(Task instructions):
A. Summarize the discussion of the new DuckTales series in two sentences.
B. Quote the portion of the DuckTales discussion starting at "I don't fully" and ending at "classic duck comics).".

I hope the new DuckTales series rectifies a lot of the issues Barks fans had with the old series, i.e., it'd be great if the nephews live with Donald, the Beagle Boys are identical, Magica sounds Italian, Glomgold lives in South Africa, Gladstone is obnoxious, etc. I would also like to see a lot of the characters that are popular in comics but haven't had much of an animated appearance, like Grandma, Fethry, Neighbor Jones, etc. If we need to have Launchpad, Webby, Beakly and other DuckTales-specific characters as a trade-off, that'd be okay. The new DuckTales could be a nice hybrid between the classic comic universe and the old TV series. I guess we'll see.
As usual, I am with Baar Baar Jinx across the board, with the sole exception of Donald's voice. Yes to Grandma Duck and Fethry and heck, yes to Matilda! I wonder whether the Junior Woodchucks will be coed, or whether they'll put Webby in the Chickadees as was done in "The Arcadian Urn." Their immersion in Rosa's work would argue for the latter. If they want other Chickadees to fill out the ranks, they could find possibilities in the Dutch Duckies characters and the Italian GE girls like Litzy, in addition to AMJ. And I didn't even mention Magica's voice earlier...that's such a deal-breaker for me. The DT episode "Raiders of the Lost Harp" is on everyone's top ten list except mine, because I can't stand the utter wrongness of Russian Magica.
I really can't explain why I wouldn't like to see an animated version of Comics-Donald, it's just something I've always felt, and I understand how it flies in the face of all my other arguments. I guess I like to see some kind of a "link" between the classic animated cartoons and the Barks-inspired adventure stories, even though that link is tenuous and obscure.
You mean you dislike the very idea of Comics-Donald ever making an animated appearance, even if it were to happen in an hypothetical project making faithful adaptations of classics like "Lost In the Andes!", "The Golden Helmet", "The Old Castle's Secret", "A Christmas For Shacktown", "Voodoo Hoodoo" and so on?
I don't fully understand your reasoning, but to each his own, I guess. One thing does not rules out the other, so we can have some animated projects with Cartoon-Donald, other animated projects with Comics-Donald, and maybe even a third kind of an animated project, which would be a mix of the two like you want. But this is just talking (well, writing actually) since I am not the one making animated series for Disney (tough the DuckTales reboot was coincidentally announced shortly after I started thinking about, and writing in a forum, how it would be like to have a Disney animated project of Scrooge & Donald adventures in the spirit of classic duck comics).

(Extracted information):
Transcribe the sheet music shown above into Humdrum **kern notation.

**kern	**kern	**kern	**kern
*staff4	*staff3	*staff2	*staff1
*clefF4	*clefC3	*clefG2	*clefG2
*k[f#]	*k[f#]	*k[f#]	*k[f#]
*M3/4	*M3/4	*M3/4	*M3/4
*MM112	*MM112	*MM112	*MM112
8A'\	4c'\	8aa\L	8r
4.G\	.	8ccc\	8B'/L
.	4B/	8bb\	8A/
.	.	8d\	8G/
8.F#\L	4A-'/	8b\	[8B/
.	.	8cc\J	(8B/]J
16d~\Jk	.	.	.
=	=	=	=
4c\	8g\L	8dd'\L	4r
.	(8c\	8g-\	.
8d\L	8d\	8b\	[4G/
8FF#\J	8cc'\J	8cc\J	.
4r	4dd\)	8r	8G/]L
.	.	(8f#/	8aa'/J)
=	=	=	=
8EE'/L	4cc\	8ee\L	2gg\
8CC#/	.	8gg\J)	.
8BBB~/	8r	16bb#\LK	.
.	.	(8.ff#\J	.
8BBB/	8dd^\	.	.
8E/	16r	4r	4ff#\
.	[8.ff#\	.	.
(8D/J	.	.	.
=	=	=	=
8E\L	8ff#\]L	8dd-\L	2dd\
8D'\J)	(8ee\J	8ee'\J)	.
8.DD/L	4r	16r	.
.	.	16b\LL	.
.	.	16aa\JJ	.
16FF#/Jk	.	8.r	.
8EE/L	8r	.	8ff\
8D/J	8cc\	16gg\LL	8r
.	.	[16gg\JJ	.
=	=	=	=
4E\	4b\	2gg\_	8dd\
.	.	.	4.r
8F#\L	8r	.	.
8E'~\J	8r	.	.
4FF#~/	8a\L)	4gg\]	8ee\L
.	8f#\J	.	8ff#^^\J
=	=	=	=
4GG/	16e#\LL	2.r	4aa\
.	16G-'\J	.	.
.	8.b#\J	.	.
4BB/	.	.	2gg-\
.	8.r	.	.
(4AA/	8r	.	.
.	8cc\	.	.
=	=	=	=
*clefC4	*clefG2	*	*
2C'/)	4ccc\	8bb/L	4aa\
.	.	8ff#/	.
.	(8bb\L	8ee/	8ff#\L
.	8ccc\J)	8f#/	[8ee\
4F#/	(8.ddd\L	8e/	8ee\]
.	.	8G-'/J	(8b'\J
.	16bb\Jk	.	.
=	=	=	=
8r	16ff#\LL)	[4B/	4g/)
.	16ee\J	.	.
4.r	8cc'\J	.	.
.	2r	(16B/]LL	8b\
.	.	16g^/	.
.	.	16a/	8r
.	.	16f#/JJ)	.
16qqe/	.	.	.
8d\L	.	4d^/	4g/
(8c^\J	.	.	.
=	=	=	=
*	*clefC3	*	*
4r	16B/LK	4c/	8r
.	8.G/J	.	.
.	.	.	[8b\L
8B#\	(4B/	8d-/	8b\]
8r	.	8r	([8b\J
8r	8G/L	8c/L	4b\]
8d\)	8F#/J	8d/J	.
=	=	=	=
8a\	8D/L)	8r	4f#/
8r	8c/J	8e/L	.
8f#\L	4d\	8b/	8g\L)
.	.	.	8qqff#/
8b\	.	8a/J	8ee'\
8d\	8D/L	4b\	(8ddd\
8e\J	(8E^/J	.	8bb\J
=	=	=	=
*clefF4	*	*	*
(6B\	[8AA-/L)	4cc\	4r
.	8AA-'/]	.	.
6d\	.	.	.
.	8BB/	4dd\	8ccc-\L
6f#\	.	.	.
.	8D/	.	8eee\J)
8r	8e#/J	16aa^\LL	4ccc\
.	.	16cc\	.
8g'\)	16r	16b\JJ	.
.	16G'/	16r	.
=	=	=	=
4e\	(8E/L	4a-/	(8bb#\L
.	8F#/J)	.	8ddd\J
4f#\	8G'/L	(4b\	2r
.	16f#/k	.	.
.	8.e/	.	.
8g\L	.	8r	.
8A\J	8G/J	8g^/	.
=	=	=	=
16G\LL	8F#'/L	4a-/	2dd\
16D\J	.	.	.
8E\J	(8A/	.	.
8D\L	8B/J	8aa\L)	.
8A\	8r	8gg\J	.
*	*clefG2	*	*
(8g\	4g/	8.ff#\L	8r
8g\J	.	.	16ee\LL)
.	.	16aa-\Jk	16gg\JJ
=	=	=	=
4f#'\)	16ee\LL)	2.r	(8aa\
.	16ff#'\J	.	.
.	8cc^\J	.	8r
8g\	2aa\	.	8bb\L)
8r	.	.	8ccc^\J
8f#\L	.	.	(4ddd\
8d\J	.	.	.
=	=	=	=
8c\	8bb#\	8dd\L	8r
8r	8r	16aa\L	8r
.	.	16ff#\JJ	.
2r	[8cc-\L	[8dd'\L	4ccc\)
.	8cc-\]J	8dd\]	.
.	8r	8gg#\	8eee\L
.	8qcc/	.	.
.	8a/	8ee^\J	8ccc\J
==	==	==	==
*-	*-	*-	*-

(Replies):
A. The posters hope the new DuckTales series will fix issues Barks fans had with the old series and will include comic characters who have had little animated presence, such as Grandma Duck and Fethry. Magica's Russian voice in the old series is called a deal-breaker, a preference against an animated Comics-Donald is explained, and a reply proposes that animated projects with Cartoon-Donald and with Comics-Donald could exist side by side.

B.
I don't fully understand your reasoning, but to each his own, I guess. One thing does not rules out the other, so we can have some animated projects with Cartoon-Donald, other animated projects with Comics-Donald, and maybe even a third kind of an animated project, which would be a mix of the two like you want. But this is just talking (well, writing actually) since I am not the one making animated series for Disney (tough the DuckTales reboot was coincidentally announced shortly after I started thinking about, and writing in a forum, how it would be like to have a Disney animated project of Scrooge & Donald adventures in the spirit of classic duck comics).